▶ PROBLEM
Where the records below show the word "אביב" in a line, please copy that line.

Dataset entries

※ ※ ※

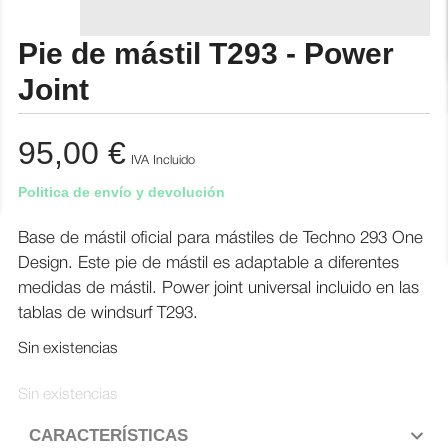
Pie de mástil T293 - Power
Joint
95,00
€
IVA Incluido
Politica de envío y devolución
Base de mástil oficial para mástiles de Techno 293 One
Design. Este pie de mástil es adaptable a diferentes
medidas de mástil. Power joint universal incluido en las
tablas de windsurf T293.
Sin existencias
Sin existencias
CARACTERÍSTICAS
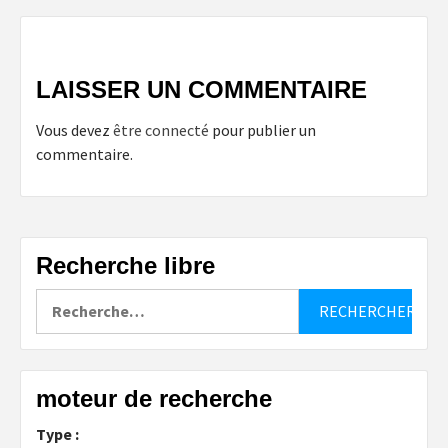
LAISSER UN COMMENTAIRE
Vous devez
être connecté
pour publier un
commentaire.
Recherche libre
Rechercher :
moteur de recherche
Type :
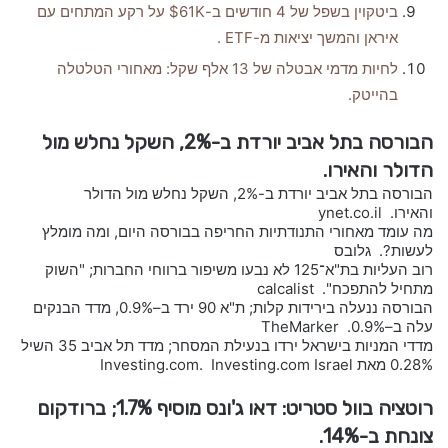
ביטקוין בשפל של 4 חודשים ב-$61K על רקע המתחים עם
איראן והמשך יציאות מ-ETF .
לחיות מדמי אבטלה של 13 אלף שקל: מאחורי הטלטלה
בהייטק.
הבורסה בתל אביב יורדת ב-2%, השקל נחלש מול
הדולר והאירו.
הבורסה בתל אביב יורדת ב-2%, השקל נחלש מול הדולר
והאירו. ynet.co.il
מה עומד מאחורי התנודתיות החריפה בבורסה היום, ומה מומלץ
לעשות?. גלובס
רוב העליות בת"א־125 לא נבעו משיפור ברווחי החברות; "השוק
מתחיל להתפכח". calcalist
הבורסה ננעלה בירידות קלות; ת"א 90 ירד ב–0.9%, מדד הבנקים
עלה ב–0.9%. TheMarker
מדדי המניות בישראל ירדו בנעילת המסחר; מדד תל אביב 35 השיל
0.28% מאת Investing.com. Investing.com Israel
רוטציה בוול סטריט: דאו ג'ונס מוסיף 1.7%; ברודקום
צונחת ב-14%.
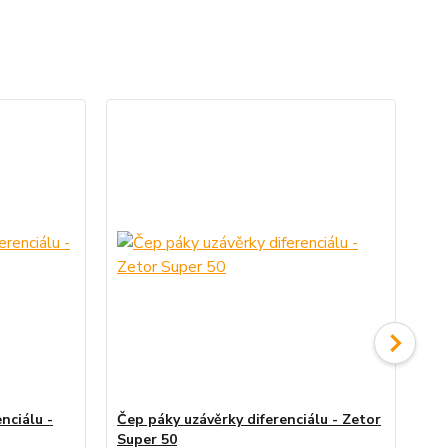
nciálu -
Čep páky uzávěrky diferenciálu - Zetor
Zub
Super 50
Su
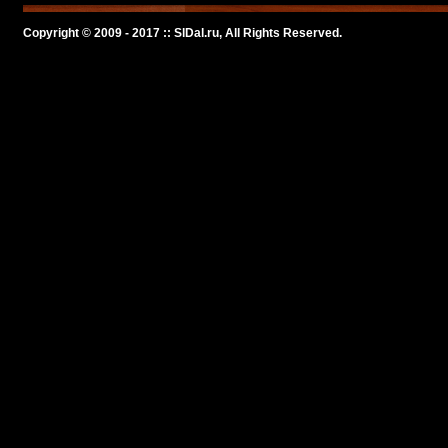
Copyright © 2009 - 2017 :: SlDal.ru, All Rights Reserved.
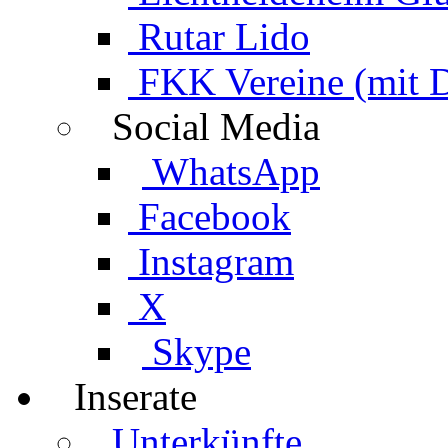
Rutar Lido
FKK Vereine (mit 
Social Media
WhatsApp
Facebook
Instagram
X
Skype
Inserate
Unterkünfte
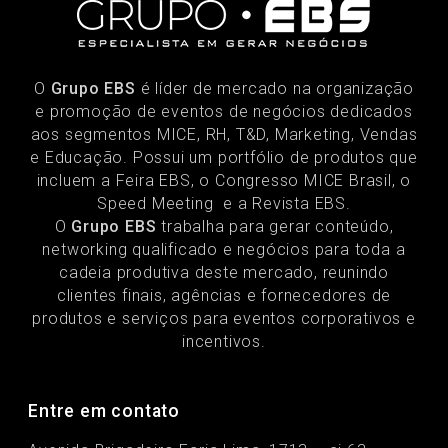
O
Grupo EBS
é líder de mercado na organização
e promoção de eventos de negócios dedicados
aos segmentos MICE, RH, T&D, Marketing, Vendas
e Educação. Possui um portfólio de produtos que
incluem a Feira EBS, o Congresso MICE Brasil, o
Speed Meeting e a Revista EBS.
O
Grupo EBS
trabalha para gerar conteúdo,
networking qualificado e negócios para toda a
cadeia produtiva deste mercado, reunindo
clientes finais, agências e fornecedores de
produtos e serviços para eventos corporativos e
incentivos.
Entre em contato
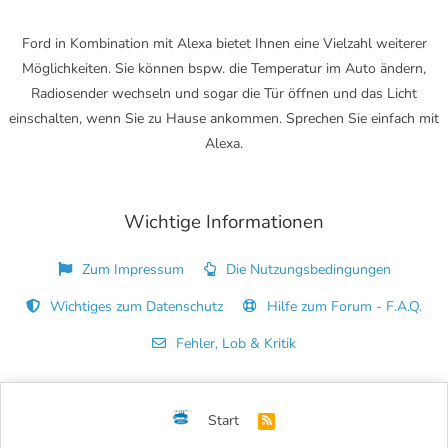
Ford in Kombination mit Alexa bietet Ihnen eine Vielzahl weiterer
Möglichkeiten. Sie können bspw. die Temperatur im Auto ändern,
Radiosender wechseln und sogar die Tür öffnen und das Licht
einschalten, wenn Sie zu Hause ankommen. Sprechen Sie einfach mit
Alexa.
Wichtige Informationen
Zum Impressum
Die Nutzungsbedingungen
Wichtiges zum Datenschutz
Hilfe zum Forum - F.A.Q.
Fehler, Lob & Kritik
Start
R
S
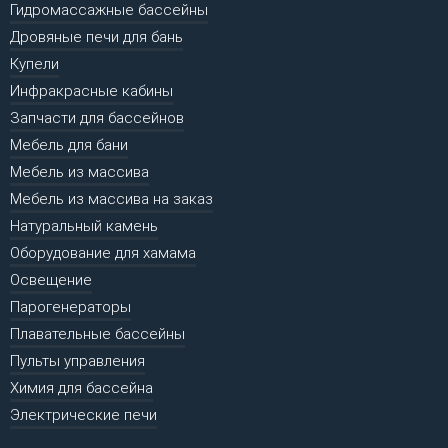
Гидромассажные бассейны
Дровяные печи для бань
Купели
Инфракрасные кабины
Запчасти для бассейнов
Мебель для бани
Мебель из массива
Мебель из массива на заказ
Натуральный камень
Оборудование для хамама
Освещение
Парогенераторы
Плавательные бассейны
Пульты управления
Химия для бассейна
Электрические печи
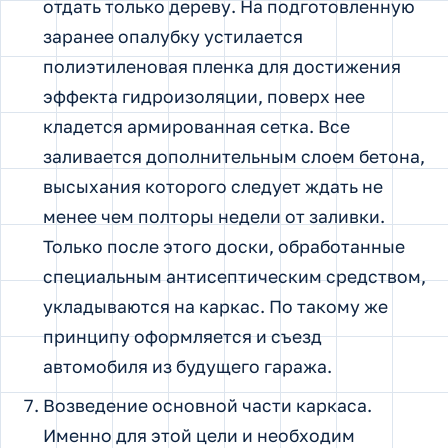
отдать только дереву. На подготовленную
заранее опалубку устилается
полиэтиленовая пленка для достижения
эффекта гидроизоляции, поверх нее
кладется армированная сетка. Все
заливается дополнительным слоем бетона,
высыхания которого следует ждать не
менее чем полторы недели от заливки.
Только после этого доски, обработанные
специальным антисептическим средством,
укладываются на каркас. По такому же
принципу оформляется и съезд
автомобиля из будущего гаража.
Возведение основной части каркаса.
Именно для этой цели и необходим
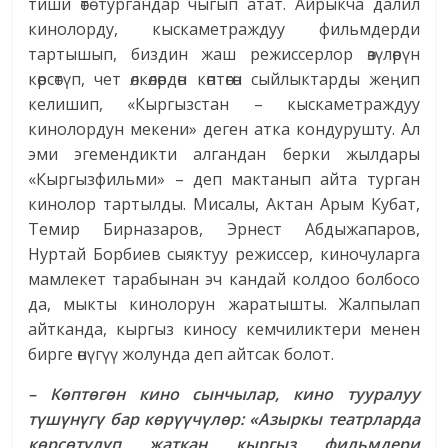
тиши өтө тургандар чыгып атат. Айрыкча далил
кинолорду, кыскаметраждуу фильмдерди
тартышып, биздин жаш режиссерлор өзүлөрүн
көрсөтүп, чет өлкөлөрдөн көптөгөн сыйлыктарды жеңип
келишип, «Кыргызстан – кыскаметраждуу
кинолордун мекени» деген атка кондурушту. Ал
эми эгемендикти алгандан берки жылдары
«Кыргызфильми» – деп мактанып айта турган
кинолор тартылды. Мисалы, Актан Арым Кубат,
Темир Бирназаров, Эрнест Абдыжапаров,
Нуртай Борбиев сыяктуу режиссер, киночуларга
мамлекет тарабынан эч кандай колдоо болбосо
да, мыкты кинолорун жаратышты. Жалпылап
айтканда, кыргыз киносу кемчиликтери менен
бирге өнүгүү жолунда деп айтсак болот.
– Көптөгөн кино сынчылар, кино тууралуу
түшүнүгү бар көрүүчүлөр: «Азыркы театрларда
көрсөтүлүп жаткан кыргыз фильмдери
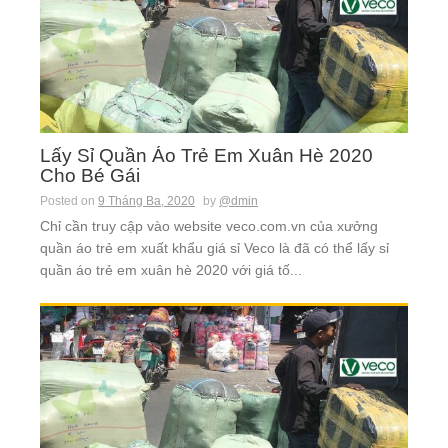
Lấy Sỉ Quần Áo Trẻ Em Xuân Hè 2020
Cho Bé Gái
Posted on
9 Tháng Ba, 2020
by
@dmin
Chỉ cần truy cập vào website veco.com.vn của xưởng
quần áo trẻ em xuất khẩu giá sỉ Veco là đã có thể lấy sỉ
quần áo trẻ em xuân hè 2020 với giá tố...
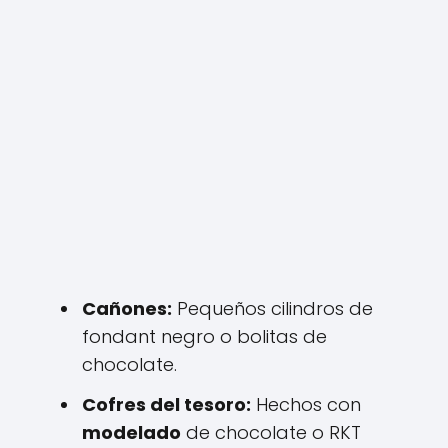
Cañones:
Pequeños cilindros de
fondant negro o bolitas de
chocolate.
Cofres del tesoro:
Hechos con
modelado
de chocolate o RKT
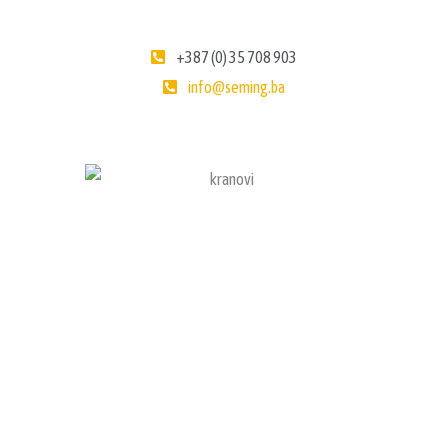
+387 (0) 35 708 903
info@seming.ba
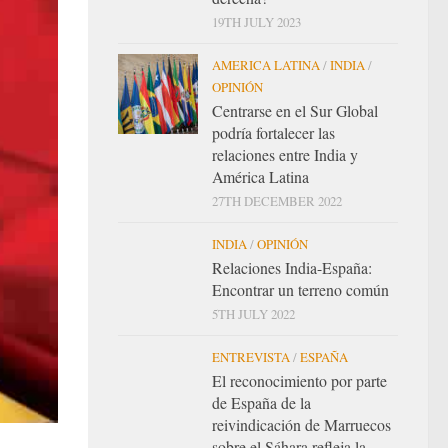
19TH JULY 2023
AMERICA LATINA
/
INDIA
/
OPINIÓN
Centrarse en el Sur Global
podría fortalecer las
relaciones entre India y
América Latina
27TH DECEMBER 2022
INDIA
/
OPINIÓN
Relaciones India-España:
Encontrar un terreno común
5TH JULY 2022
ENTREVISTA
/
ESPAÑA
El reconocimiento por parte
de España de la
reivindicación de Marruecos
sobre el Sáhara refleja la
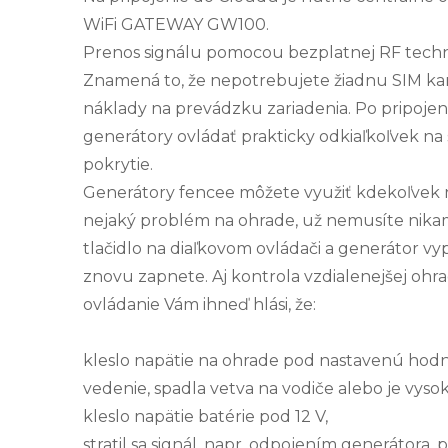
WiFi GATEWAY GW100.
Prenos signálu pomocou bezplatnej RF technol
Znamená to, že nepotrebujete žiadnu SIM kar
náklady na prevádzku zariadenia. Po pripoje
generátory ovládať prakticky odkiaľkoľvek na 
pokrytie.
Generátory fencee môžete využiť kdekoľvek 
nejaký problém na ohrade, už nemusíte nikam c
tlačidlo na diaľkovom ovládači a generátor vy
znovu zapnete. Aj kontrola vzdialenejšej ohra
ovládanie Vám ihneď hlási, že:
kleslo napätie na ohrade pod nastavenú hodno
vedenie, spadla vetva na vodiče alebo je vysok
kleslo napätie batérie pod 12 V,
stratil sa signál, napr. odpojením generátora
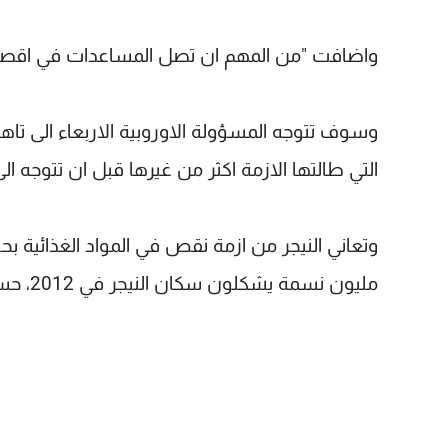
واضافت "من المهم ان تصل المساعدات في اقصى سر
وسوف تتوجه المسؤولة الاوروبية الاربعاء الى تاه
التي طالتها الازمة اكثر من غيرها قبل ان تتوجه الى
مليون نسمة يشكلون سكان النيجر في 2012، حسب وزارة الزراعة.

※ ※ ※

▶ WRITTEN SOLUTION
הבורסה בתל אביב יורדת ב-2%, השקל נחלש מול
הבורסה בתל אביב יורדת ב-2%, השקל נחלש מול הדולר
מדדי המניות בישראל ירדו בנעילת המסחר; מדד תל אביב 35 השיל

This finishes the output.